= Continuous training =

Exercise

Continuous Training is a form of exercise that is performed at a continuous intensity throughout and doesn't involve any rest periods. Continuous training typically involves aerobic activities such as running, cycling, swimming, and rowing. Continuous training can be performed at low, moderate, or high exercise intensities, and is often contrasted with interval training, often called high-intensity interval training. Some training regimens, such as Fartlek, combine both continuous and interval approaches.

Exercise modes noted as suitable for continuous training include indoor and outdoor cycling, jogging, running, walking, rowing, stair climbing, simulated climbing, Nordic skiing, elliptical training, aerobic riding, aerobic dancing, bench step aerobics, hiking, in-line skating, rope skipping, swimming, and water aerobics.

==Exercise intensities==
As the below examples illustrate, exercise intensity is measured in different ways and is defined inconsistently across studies.

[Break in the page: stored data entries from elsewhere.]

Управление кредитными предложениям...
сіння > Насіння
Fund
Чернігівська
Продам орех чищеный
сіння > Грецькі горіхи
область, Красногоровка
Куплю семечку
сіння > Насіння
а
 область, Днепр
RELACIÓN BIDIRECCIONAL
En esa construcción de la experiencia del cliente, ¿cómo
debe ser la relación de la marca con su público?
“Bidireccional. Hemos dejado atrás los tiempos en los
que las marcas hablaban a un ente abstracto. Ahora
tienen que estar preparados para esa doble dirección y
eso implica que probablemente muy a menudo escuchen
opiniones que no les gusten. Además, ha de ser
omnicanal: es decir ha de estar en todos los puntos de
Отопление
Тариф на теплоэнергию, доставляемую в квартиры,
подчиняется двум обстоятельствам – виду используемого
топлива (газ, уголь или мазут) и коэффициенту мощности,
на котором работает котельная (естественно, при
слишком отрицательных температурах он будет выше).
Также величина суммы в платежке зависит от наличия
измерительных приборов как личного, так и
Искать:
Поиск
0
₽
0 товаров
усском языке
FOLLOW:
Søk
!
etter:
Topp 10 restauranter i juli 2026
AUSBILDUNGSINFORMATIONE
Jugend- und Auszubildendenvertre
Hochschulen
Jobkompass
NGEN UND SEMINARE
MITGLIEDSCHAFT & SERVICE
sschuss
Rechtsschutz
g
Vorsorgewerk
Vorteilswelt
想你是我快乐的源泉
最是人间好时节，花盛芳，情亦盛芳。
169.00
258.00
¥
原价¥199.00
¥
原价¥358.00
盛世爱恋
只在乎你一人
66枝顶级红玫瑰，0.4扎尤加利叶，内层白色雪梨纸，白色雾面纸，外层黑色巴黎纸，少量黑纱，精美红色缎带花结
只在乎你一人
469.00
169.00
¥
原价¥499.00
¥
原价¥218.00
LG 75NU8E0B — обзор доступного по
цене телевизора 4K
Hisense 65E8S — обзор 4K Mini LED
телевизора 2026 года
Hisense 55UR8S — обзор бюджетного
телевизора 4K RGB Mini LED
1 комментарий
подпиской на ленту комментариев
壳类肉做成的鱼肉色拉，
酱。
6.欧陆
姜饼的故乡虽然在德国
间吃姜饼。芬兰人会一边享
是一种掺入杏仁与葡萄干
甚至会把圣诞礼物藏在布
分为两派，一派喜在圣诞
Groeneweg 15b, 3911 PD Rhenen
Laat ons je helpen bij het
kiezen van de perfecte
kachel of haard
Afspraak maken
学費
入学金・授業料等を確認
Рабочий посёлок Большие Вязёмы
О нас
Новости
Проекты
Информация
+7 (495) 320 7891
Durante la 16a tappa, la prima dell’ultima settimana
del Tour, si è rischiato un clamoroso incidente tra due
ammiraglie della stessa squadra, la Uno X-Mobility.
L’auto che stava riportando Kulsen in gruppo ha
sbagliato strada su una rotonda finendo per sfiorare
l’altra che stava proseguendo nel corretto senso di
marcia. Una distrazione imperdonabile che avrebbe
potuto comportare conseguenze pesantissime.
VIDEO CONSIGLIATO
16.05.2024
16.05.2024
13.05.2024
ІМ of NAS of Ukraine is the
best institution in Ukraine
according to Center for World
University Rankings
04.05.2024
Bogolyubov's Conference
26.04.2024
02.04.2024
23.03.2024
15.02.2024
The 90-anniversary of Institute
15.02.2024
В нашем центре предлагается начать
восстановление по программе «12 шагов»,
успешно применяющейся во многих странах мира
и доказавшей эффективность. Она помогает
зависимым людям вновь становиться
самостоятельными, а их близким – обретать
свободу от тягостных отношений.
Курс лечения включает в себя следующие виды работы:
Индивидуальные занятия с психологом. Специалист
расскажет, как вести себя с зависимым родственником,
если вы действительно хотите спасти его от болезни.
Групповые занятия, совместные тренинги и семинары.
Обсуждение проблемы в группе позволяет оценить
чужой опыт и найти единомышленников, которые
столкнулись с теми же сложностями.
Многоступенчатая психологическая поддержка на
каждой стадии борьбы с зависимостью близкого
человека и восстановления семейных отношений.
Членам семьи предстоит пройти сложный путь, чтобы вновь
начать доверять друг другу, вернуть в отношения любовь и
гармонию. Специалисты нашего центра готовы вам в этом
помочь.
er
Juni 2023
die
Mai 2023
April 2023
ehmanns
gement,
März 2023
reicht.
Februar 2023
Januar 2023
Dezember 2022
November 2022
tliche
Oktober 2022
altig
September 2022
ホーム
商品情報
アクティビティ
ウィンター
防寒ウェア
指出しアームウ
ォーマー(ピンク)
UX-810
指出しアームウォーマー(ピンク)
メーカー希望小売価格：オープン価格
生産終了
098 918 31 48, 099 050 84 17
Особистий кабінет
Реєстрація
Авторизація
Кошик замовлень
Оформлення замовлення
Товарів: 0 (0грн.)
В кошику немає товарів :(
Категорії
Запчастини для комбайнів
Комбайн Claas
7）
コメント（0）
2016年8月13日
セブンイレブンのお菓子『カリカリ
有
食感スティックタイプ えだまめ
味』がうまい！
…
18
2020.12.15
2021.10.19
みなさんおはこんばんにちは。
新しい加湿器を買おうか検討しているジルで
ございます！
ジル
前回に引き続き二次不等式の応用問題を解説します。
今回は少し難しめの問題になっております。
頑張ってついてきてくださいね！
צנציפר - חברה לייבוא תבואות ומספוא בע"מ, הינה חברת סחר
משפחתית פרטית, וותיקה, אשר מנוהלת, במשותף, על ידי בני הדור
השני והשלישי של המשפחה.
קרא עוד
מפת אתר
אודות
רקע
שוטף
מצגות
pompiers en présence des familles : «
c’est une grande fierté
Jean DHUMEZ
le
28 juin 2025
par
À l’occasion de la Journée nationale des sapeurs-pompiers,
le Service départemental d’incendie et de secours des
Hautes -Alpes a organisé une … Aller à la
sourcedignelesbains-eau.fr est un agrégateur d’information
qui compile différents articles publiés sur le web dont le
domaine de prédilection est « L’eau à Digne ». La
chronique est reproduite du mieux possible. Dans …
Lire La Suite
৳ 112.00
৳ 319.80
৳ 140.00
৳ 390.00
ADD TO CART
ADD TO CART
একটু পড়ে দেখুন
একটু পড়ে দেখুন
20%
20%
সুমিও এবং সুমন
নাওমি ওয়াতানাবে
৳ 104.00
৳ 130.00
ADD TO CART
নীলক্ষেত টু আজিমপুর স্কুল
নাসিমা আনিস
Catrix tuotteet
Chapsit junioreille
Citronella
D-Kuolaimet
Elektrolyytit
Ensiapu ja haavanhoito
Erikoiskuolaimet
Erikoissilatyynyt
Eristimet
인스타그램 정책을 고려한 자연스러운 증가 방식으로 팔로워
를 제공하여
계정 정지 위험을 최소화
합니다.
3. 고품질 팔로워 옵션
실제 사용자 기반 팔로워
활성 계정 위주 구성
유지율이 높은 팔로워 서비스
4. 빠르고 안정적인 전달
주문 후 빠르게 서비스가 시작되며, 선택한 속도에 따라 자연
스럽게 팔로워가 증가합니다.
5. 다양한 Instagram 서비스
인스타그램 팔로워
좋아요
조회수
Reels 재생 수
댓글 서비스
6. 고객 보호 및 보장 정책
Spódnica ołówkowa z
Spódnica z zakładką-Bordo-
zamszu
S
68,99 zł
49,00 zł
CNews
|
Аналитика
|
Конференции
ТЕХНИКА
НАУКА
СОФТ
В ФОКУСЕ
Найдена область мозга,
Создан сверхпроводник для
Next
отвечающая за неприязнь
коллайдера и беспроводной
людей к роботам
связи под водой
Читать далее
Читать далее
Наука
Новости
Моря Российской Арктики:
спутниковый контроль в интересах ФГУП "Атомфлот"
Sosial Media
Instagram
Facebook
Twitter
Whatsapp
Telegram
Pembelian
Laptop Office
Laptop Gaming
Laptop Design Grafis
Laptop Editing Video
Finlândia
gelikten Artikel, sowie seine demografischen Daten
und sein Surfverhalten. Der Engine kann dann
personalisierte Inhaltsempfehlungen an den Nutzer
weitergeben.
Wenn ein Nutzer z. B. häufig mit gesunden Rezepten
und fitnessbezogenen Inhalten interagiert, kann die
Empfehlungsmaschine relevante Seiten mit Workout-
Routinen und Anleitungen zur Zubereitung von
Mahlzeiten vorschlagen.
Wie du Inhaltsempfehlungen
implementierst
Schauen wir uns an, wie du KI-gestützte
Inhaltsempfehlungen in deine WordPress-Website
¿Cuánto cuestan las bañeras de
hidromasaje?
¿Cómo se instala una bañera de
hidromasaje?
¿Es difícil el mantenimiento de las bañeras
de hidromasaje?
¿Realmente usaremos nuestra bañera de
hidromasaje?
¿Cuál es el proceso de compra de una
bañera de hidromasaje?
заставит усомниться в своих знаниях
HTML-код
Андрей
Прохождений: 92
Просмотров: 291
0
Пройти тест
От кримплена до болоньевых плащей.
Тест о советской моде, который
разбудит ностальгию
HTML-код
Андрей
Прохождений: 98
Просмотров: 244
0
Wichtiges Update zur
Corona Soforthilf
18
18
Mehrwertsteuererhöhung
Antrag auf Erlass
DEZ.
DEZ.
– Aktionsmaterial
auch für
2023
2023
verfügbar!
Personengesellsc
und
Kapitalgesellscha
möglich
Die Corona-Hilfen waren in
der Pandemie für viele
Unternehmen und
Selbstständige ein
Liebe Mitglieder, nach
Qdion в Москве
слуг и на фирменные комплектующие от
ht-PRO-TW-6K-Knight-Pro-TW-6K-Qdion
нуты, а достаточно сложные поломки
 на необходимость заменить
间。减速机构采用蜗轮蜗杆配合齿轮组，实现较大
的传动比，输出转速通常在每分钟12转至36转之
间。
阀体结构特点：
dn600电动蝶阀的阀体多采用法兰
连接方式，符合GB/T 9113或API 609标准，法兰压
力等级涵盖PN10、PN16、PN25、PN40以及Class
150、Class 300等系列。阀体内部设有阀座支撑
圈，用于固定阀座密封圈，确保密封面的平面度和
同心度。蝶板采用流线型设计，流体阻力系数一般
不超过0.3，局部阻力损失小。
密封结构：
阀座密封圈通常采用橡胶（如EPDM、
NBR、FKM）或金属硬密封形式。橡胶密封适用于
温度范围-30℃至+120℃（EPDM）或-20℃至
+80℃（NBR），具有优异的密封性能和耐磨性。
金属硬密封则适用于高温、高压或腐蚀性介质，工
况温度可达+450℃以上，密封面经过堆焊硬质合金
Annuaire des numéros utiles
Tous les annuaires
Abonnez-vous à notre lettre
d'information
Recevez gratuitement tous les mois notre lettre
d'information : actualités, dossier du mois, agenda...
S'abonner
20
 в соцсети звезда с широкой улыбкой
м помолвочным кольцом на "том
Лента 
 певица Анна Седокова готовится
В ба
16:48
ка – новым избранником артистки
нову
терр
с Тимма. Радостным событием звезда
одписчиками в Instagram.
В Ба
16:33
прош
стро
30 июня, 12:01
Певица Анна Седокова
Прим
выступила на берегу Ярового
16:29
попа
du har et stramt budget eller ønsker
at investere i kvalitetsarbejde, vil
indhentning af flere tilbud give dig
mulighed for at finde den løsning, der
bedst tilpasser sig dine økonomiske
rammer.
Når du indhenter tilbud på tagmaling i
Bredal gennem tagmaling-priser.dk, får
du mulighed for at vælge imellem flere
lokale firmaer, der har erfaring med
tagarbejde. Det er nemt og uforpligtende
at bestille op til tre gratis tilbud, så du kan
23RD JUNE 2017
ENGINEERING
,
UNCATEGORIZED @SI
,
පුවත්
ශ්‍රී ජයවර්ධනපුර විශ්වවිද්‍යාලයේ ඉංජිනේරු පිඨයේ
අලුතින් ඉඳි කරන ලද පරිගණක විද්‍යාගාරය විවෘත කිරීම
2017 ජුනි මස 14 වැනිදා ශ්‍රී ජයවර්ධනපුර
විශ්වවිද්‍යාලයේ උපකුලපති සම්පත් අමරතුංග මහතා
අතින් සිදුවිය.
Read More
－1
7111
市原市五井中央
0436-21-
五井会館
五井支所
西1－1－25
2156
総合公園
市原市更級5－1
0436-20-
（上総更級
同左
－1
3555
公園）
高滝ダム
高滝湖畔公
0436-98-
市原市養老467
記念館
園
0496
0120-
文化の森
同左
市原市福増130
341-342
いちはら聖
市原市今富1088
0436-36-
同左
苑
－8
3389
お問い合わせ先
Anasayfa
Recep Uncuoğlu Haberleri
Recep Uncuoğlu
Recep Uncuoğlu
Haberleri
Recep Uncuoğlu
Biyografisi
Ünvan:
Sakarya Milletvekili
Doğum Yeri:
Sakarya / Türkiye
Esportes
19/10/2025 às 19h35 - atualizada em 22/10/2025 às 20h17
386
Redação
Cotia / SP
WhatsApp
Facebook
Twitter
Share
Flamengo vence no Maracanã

Forms of continuous exercise may be performed at multiple intensities for different health benefits; for example, long slow distance training can be performed at low or moderate intensities.

===Low-intensity===
Examples of low-intensity continuous exercise protocols include:
- 30% of peak power output for 60 minutes (cycling and football).

===Moderate-intensity===
Definitions of moderate intensity continuous exercise include:
- 70-75% maximum heart rate for 50 minutes.
- 60-65% VO_{2}max for 30 minutes.
- 65% of peak power output for 40 minutes.

===High-intensity===
Examples of high-intensity continuous training protocols include:
- 100% of peak power output until exhaustion (cycling).
- 80% of peak power output for 45 minutes (cycling).